=== Texte source ===
Texte publié chez Arléa en 2020 dont voici l'attaque...

 

Premières mains

 

Un signe, tel nous sommes et de sens nul. Hölderlin

 

I- Commencement. J’ai intitulé cette intervention : Premières mains pour marquer un étonnement, cet étonnement qui commande, régit de part en part la philosophie et pour  faire éclater d’entrée de jeu un paradoxe, pour pointer une formidable énigme : Premier est un adjectif numéral, un adjectif numéral ordinal qui marque le rang, indique l’ordre en tous les sens du terme or ce qui vient au commencement n’est pas ce qu’il y a de plus faible, de plus indéterminé, de plus pauvre comme le pensait Hegel d’accord ici avec toute une tradition évolutionniste mais, comme disait Heidegger, ce qu’il y a « de plus violent et de plus inquiétant ». La première main n’est pas la main malhabile, tâtonnante ou enfantine mais la main de maître. Au modèle scalaire, à l’idée d’une antécédence chronologique, le terme « premier » ajoute ici l’idée d’excellence, de supériorité de rang, il opère un renversement de hiérarchie, « la peinture est en décadence depuis l’âge des cavernes » pourra dire le peintre Miro.
=== Données fournies ===
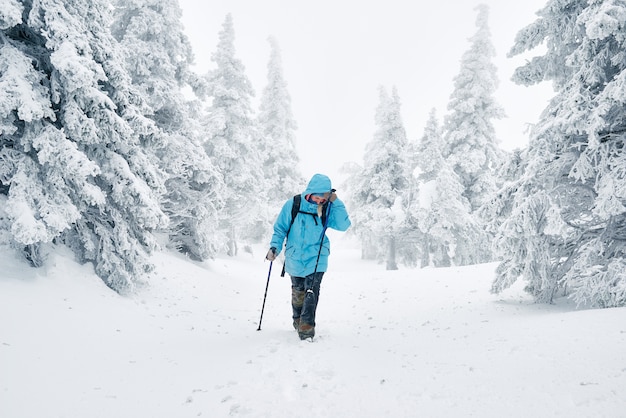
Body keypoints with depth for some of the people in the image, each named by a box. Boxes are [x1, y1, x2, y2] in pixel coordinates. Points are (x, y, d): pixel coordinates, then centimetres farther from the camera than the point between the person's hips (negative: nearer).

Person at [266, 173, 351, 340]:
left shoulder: (328, 209, -6)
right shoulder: (292, 205, -10)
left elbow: (343, 225, -17)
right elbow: (280, 229, -1)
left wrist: (336, 202, -21)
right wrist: (275, 247, -14)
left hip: (316, 259, -1)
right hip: (295, 259, 1)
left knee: (311, 293, -15)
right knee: (298, 292, 16)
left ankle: (306, 328, -12)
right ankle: (298, 321, 38)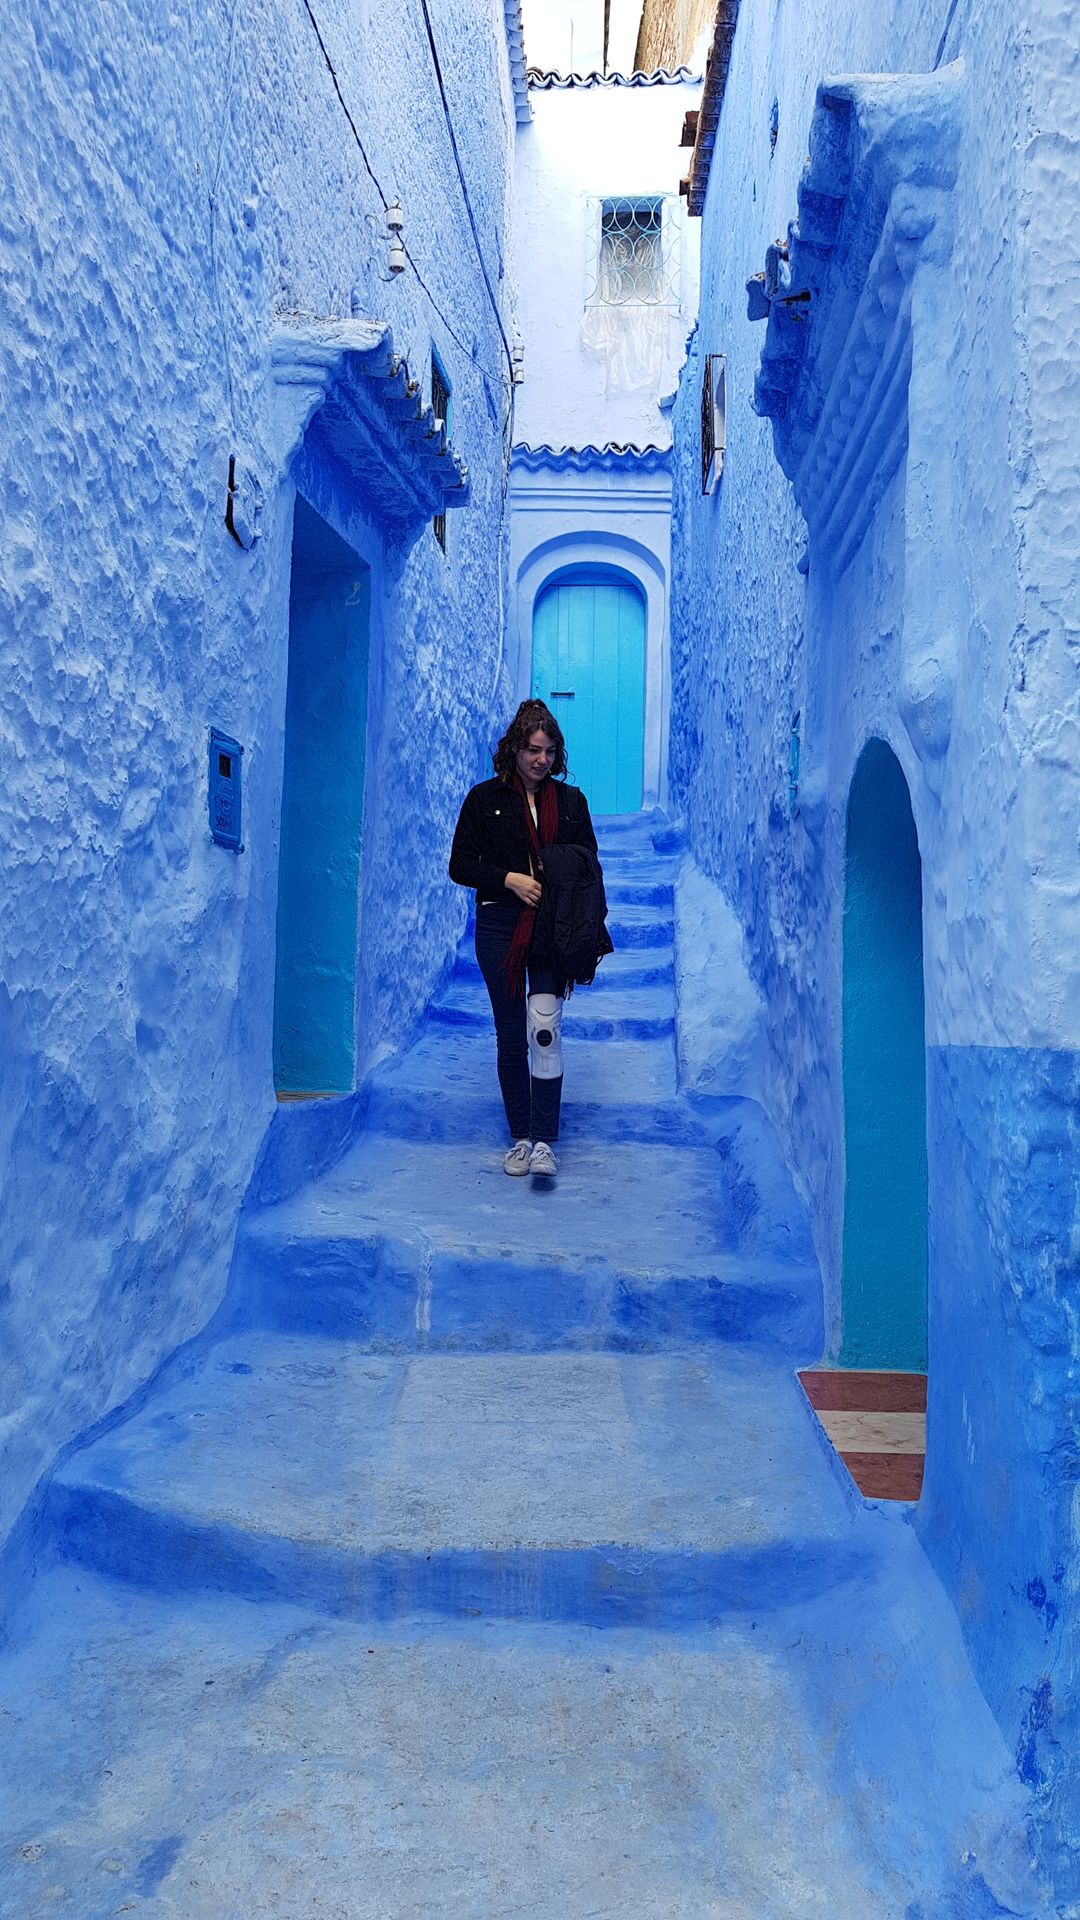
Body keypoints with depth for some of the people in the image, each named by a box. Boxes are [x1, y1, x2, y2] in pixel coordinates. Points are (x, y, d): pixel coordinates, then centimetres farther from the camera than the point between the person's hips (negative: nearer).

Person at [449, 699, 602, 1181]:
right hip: (500, 929, 0)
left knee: (544, 1028, -15)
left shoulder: (571, 800, 9)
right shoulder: (485, 798, 4)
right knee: (510, 1036, 5)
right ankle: (520, 1137, 18)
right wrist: (509, 879, -12)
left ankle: (544, 1142, -11)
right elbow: (460, 865, 4)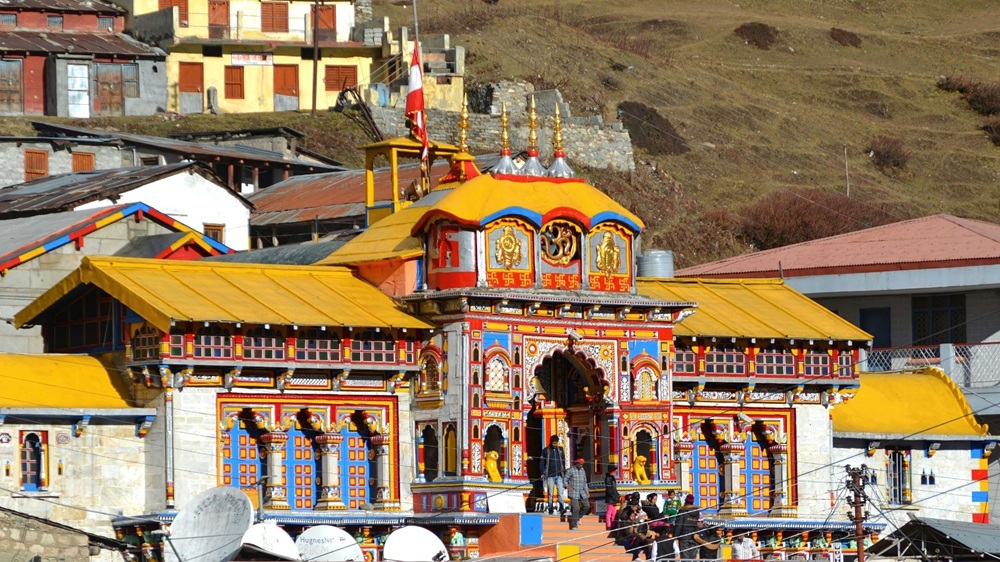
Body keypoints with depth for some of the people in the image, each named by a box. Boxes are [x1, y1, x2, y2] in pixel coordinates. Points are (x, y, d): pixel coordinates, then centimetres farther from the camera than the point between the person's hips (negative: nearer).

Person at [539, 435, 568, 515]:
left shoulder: (560, 450, 12)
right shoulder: (546, 451, 2)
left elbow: (563, 462, 17)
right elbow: (541, 463, 1)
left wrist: (564, 472, 13)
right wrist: (543, 473, -8)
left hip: (559, 475, 2)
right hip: (550, 476, -2)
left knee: (561, 492, -11)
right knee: (550, 494, 0)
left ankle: (562, 508, -17)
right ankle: (550, 509, 4)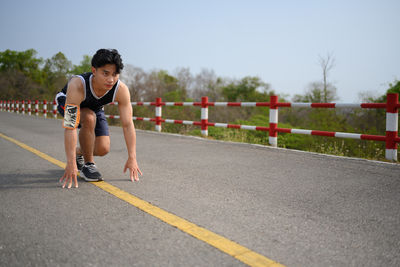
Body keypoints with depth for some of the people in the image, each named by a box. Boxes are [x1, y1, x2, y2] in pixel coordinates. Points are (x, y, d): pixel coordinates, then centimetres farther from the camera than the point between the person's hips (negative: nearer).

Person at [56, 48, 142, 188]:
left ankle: (79, 152, 24)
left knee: (103, 149, -12)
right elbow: (70, 127, -44)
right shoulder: (77, 85, -43)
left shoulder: (121, 90, -33)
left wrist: (132, 158, -31)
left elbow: (128, 124, -28)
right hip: (66, 102, -3)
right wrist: (71, 164, -46)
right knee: (89, 118, -36)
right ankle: (88, 164, -15)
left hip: (95, 107, 3)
===
**Travail demandé:**
1: Répondez brièvement à ces questions sur l'extrait consacré aux premières mains :
(a) Chez quel éditeur et en quelle année ce texte a-t-il été publié ?
(b) Selon Heidegger, qu'est-ce qui vient au commencement ?
(c) Quel peintre a déclaré que la peinture est en décadence depuis l'âge des cavernes ?
2: Rédigez la suite de l'extrait philosophique sur les premières mains, à partir de sa dernière phrase.

**Exercices corrigés:**
1:
(a) Chez Arléa, en 2020.
(b) Ce qu'il y a « de plus violent et de plus inquiétant ».
(c) Le peintre Miro.

2:
 

Homo sapiens venait à peine d’arriver en Europe que déjà, à cette autre extrémité du temps, l’homme était là, tout entier présent : évanouissement,  annulation, court circuit de la chronologie, voilà qu’il laisse son empreinte volontaire et irrécusable, son anonyme signature, qu’il donne la preuve émouvante et sensible que nous avons là, tout proches,  des semblables et des frères. L’occasion pour nous de tenter à nos risques et périls de faire le récit d’une fondation, de nous rapporter à l’origine (Ur-sprung) et au commencement, d’être du saut (Sprung) ou du bond (R. Char) et de dire une nouvelle fois, à notre guise : en archè, am Anfang, au commencement…,  en nommant ainsi non le début ou le point zéro privé de source, mais l’origine qui efface ses traces et s’affirme ex nihilo, le moment frémissant de rupture où l’art atteint sa plénitude, le moment du surgissement (Anfang) et du règne (Herrschaft), d’un règne toujours en avance sur nous : Maîtresse, Divine, Ouverture sans mesure écrivait Pindare.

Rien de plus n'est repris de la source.